ACTIVITY =>
Below are the entries. Transcribe exactly the lines from the one with "left elbow: (462, 649)" through the one with "nose: (27, 564)", ends included, and leave out all others.

[Opening DATA TO PROCESS section]

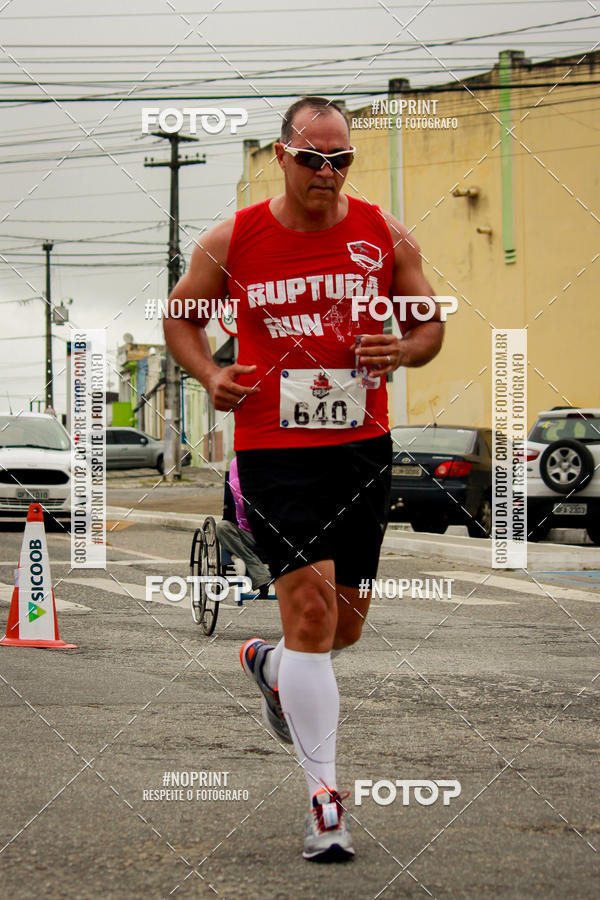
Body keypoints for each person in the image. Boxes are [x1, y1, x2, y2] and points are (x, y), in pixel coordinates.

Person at [163, 95, 443, 862]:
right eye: (313, 158)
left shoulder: (383, 233)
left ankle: (271, 664)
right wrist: (207, 371)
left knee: (342, 626)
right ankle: (325, 802)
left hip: (362, 448)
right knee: (313, 615)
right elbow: (182, 316)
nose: (327, 172)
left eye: (341, 159)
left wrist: (406, 350)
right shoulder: (236, 239)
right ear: (283, 157)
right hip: (273, 449)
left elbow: (428, 323)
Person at [215, 455, 272, 599]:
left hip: (276, 536)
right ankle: (260, 574)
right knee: (222, 527)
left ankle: (247, 563)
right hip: (248, 533)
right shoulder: (237, 464)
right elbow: (242, 498)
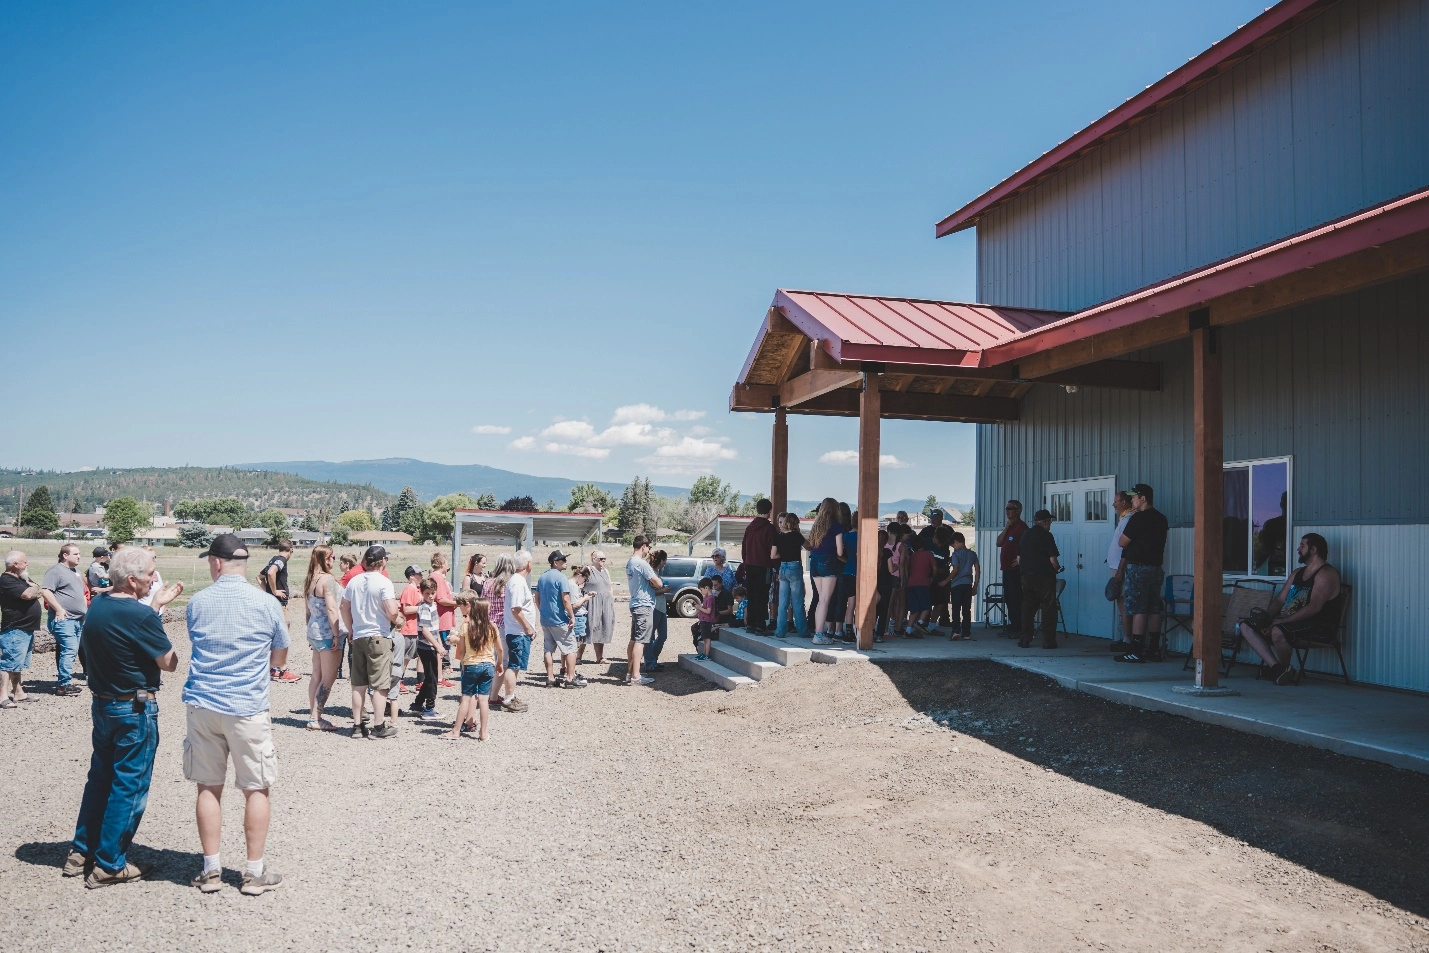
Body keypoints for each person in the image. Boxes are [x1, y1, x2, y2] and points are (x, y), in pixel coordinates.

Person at [64, 546, 178, 887]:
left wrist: (154, 605)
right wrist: (155, 612)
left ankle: (81, 851)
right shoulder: (139, 616)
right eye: (149, 576)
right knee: (129, 784)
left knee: (99, 779)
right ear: (132, 580)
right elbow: (169, 662)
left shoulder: (97, 605)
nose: (154, 580)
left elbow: (86, 651)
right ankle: (110, 863)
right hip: (134, 707)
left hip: (103, 704)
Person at [183, 533, 289, 895]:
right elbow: (279, 656)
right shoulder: (266, 603)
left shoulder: (197, 602)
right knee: (256, 787)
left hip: (204, 703)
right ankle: (253, 872)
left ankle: (210, 869)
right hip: (246, 706)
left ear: (215, 562)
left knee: (208, 787)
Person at [1238, 534, 1344, 686]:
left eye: (1302, 546)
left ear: (1313, 550)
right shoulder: (1297, 573)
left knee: (1277, 630)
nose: (1298, 549)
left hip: (1318, 626)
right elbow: (1280, 600)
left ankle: (1279, 671)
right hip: (1290, 622)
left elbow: (1314, 607)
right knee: (1246, 626)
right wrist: (1266, 619)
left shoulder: (1326, 574)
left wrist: (1279, 622)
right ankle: (1279, 669)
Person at [340, 545, 402, 738]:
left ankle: (358, 726)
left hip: (358, 636)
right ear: (382, 561)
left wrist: (350, 629)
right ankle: (378, 726)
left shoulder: (354, 581)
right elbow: (392, 611)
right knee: (380, 684)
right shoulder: (384, 582)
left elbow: (344, 607)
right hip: (379, 636)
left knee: (358, 684)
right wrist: (397, 618)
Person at [1113, 483, 1169, 663]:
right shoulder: (1161, 518)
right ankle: (1153, 649)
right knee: (1154, 607)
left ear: (1143, 498)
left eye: (1134, 497)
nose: (1132, 501)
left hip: (1138, 568)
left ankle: (1136, 650)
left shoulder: (1137, 519)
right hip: (1156, 568)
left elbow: (1122, 542)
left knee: (1138, 608)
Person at [443, 594, 503, 741]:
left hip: (471, 664)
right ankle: (483, 733)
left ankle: (456, 730)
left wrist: (463, 664)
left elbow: (462, 649)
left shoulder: (466, 626)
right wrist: (499, 663)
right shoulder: (492, 626)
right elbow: (499, 649)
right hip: (488, 664)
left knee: (466, 698)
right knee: (483, 700)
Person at [303, 545, 344, 731]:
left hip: (314, 630)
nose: (334, 560)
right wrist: (336, 633)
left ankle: (313, 713)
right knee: (328, 677)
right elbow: (331, 608)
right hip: (327, 632)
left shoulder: (311, 579)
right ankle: (316, 717)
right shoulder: (327, 580)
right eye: (332, 557)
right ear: (325, 559)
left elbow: (307, 611)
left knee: (316, 674)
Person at [1, 550, 49, 707]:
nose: (27, 564)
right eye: (24, 562)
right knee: (9, 662)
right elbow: (28, 594)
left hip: (26, 628)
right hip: (15, 628)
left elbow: (38, 589)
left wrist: (34, 589)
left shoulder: (21, 579)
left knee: (17, 663)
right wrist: (33, 589)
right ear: (15, 564)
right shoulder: (6, 580)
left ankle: (18, 693)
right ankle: (2, 696)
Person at [42, 544, 89, 696]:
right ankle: (63, 685)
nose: (79, 556)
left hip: (78, 620)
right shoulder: (55, 571)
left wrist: (85, 612)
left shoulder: (76, 572)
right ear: (65, 556)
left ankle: (65, 682)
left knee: (72, 651)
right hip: (64, 620)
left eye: (79, 553)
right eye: (75, 554)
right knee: (69, 650)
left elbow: (81, 594)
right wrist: (59, 609)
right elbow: (45, 591)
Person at [537, 550, 587, 689]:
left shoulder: (542, 577)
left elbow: (537, 597)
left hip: (546, 619)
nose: (565, 562)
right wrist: (571, 616)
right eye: (563, 560)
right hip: (559, 619)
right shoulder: (561, 578)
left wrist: (542, 611)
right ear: (555, 562)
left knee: (548, 649)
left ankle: (550, 678)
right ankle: (570, 678)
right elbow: (566, 599)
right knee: (571, 648)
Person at [496, 551, 537, 708]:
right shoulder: (518, 582)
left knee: (515, 665)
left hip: (518, 631)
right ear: (528, 564)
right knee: (514, 665)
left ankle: (510, 695)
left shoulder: (516, 581)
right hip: (518, 632)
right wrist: (527, 627)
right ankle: (508, 698)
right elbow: (516, 609)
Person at [1017, 510, 1062, 649]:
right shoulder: (1047, 536)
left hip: (1027, 576)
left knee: (1028, 609)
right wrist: (1057, 568)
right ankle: (1048, 642)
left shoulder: (1025, 534)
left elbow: (1019, 559)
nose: (1050, 525)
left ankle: (1025, 639)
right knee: (1048, 608)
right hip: (1044, 577)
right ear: (1046, 522)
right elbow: (1053, 559)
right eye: (1050, 522)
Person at [624, 535, 664, 685]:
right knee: (641, 641)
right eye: (648, 547)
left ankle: (630, 672)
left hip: (635, 603)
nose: (648, 550)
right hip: (644, 604)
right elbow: (658, 583)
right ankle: (636, 676)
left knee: (634, 639)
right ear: (644, 546)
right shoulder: (641, 564)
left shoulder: (630, 562)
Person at [260, 541, 300, 683]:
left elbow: (260, 577)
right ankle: (282, 670)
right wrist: (275, 591)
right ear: (291, 549)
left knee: (274, 635)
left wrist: (268, 594)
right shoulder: (281, 560)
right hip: (280, 605)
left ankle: (273, 668)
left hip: (272, 603)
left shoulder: (273, 559)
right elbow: (271, 573)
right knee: (283, 634)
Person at [807, 498, 844, 645]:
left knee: (820, 599)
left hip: (814, 561)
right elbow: (840, 551)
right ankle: (819, 634)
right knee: (824, 600)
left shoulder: (816, 525)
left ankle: (818, 632)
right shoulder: (835, 526)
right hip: (828, 561)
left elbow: (811, 545)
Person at [391, 565, 425, 722]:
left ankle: (401, 680)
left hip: (412, 629)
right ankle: (400, 680)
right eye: (419, 574)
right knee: (403, 658)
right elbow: (406, 609)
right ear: (411, 576)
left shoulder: (415, 589)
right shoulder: (409, 590)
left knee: (407, 657)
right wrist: (420, 607)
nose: (421, 576)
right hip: (407, 629)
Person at [409, 579, 445, 718]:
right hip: (426, 646)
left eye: (432, 593)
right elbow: (425, 630)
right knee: (432, 679)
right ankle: (430, 708)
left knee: (431, 677)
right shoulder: (424, 607)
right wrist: (437, 646)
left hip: (431, 645)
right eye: (427, 593)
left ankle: (418, 704)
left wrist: (439, 643)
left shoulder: (432, 605)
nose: (430, 596)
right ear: (422, 593)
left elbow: (435, 629)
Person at [739, 499, 776, 632]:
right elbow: (772, 549)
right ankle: (760, 625)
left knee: (752, 595)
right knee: (762, 596)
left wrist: (746, 561)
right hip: (763, 566)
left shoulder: (750, 527)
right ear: (770, 511)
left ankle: (751, 624)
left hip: (749, 565)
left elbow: (744, 548)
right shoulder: (770, 529)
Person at [770, 514, 808, 639]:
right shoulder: (796, 535)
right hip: (795, 567)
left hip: (783, 568)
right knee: (797, 601)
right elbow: (809, 546)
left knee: (783, 602)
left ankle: (780, 631)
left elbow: (773, 556)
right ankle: (802, 631)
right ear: (795, 523)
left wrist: (784, 554)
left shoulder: (778, 536)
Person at [1107, 490, 1135, 648]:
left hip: (1121, 567)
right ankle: (1124, 636)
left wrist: (1120, 569)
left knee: (1123, 603)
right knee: (1120, 602)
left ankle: (1127, 638)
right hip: (1116, 565)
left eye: (1116, 501)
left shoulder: (1129, 519)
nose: (1113, 504)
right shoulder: (1124, 518)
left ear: (1124, 502)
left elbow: (1125, 547)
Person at [996, 501, 1028, 633]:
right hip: (1007, 569)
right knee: (1009, 598)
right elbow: (999, 543)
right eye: (1006, 508)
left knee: (1016, 598)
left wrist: (1022, 560)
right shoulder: (1010, 527)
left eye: (1010, 509)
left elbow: (1029, 547)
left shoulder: (1022, 528)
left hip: (1016, 571)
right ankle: (1013, 624)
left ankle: (1019, 626)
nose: (1007, 511)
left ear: (1018, 510)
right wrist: (1006, 528)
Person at [578, 551, 615, 665]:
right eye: (601, 558)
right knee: (587, 628)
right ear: (594, 559)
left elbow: (609, 586)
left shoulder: (606, 571)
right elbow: (579, 584)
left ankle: (600, 657)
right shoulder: (588, 570)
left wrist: (610, 599)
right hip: (591, 603)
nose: (603, 560)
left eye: (604, 558)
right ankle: (578, 656)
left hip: (605, 604)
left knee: (601, 628)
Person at [429, 552, 459, 686]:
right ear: (442, 564)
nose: (447, 566)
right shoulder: (438, 578)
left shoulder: (436, 577)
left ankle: (439, 673)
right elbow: (441, 599)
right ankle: (439, 674)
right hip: (442, 617)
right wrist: (457, 603)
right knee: (443, 644)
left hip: (444, 616)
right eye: (446, 563)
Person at [831, 506, 858, 643]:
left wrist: (848, 560)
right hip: (856, 572)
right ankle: (853, 630)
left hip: (845, 570)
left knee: (844, 602)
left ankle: (841, 630)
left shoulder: (846, 535)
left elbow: (838, 553)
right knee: (854, 603)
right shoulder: (862, 537)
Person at [947, 532, 980, 641]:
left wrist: (946, 580)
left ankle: (956, 631)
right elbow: (977, 569)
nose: (953, 548)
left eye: (953, 546)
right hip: (967, 584)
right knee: (967, 609)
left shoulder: (955, 555)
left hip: (956, 585)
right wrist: (975, 584)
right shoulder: (972, 554)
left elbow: (955, 570)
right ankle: (966, 633)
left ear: (956, 542)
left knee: (956, 609)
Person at [642, 552, 669, 672]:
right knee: (650, 636)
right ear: (662, 560)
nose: (665, 563)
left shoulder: (657, 573)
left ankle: (652, 659)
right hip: (654, 606)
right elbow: (650, 592)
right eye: (665, 560)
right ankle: (650, 663)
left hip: (662, 607)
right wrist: (664, 590)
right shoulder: (650, 573)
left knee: (663, 635)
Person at [903, 534, 934, 638]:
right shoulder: (928, 554)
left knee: (914, 610)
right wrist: (932, 577)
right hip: (923, 583)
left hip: (911, 584)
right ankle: (920, 623)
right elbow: (934, 568)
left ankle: (908, 631)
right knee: (927, 606)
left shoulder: (912, 556)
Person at [694, 577, 716, 660]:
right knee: (704, 638)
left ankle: (707, 654)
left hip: (707, 620)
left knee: (707, 638)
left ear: (706, 588)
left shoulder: (710, 598)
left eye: (702, 590)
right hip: (703, 620)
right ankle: (704, 653)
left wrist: (699, 608)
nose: (701, 592)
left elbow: (708, 611)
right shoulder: (707, 597)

[Closing DATA TO PROCESS section]

OUTPUT FOR THIS EXERCISE =>
left elbow: (462, 649)
left shoulder: (466, 626)
right wrist: (499, 663)
right shoulder: (492, 626)
right elbow: (499, 649)
right hip: (488, 664)
left knee: (466, 698)
right knee: (483, 700)
Person at [303, 545, 344, 731]:
left hip: (314, 630)
nose: (334, 560)
right wrist: (336, 633)
left ankle: (313, 713)
right knee: (328, 677)
right elbow: (331, 608)
right hip: (327, 632)
left shoulder: (311, 579)
right ankle: (316, 717)
right shoulder: (327, 580)
right eye: (332, 557)
right ear: (325, 559)
left elbow: (307, 611)
left knee: (316, 674)
Person at [1, 550, 49, 707]:
nose: (27, 564)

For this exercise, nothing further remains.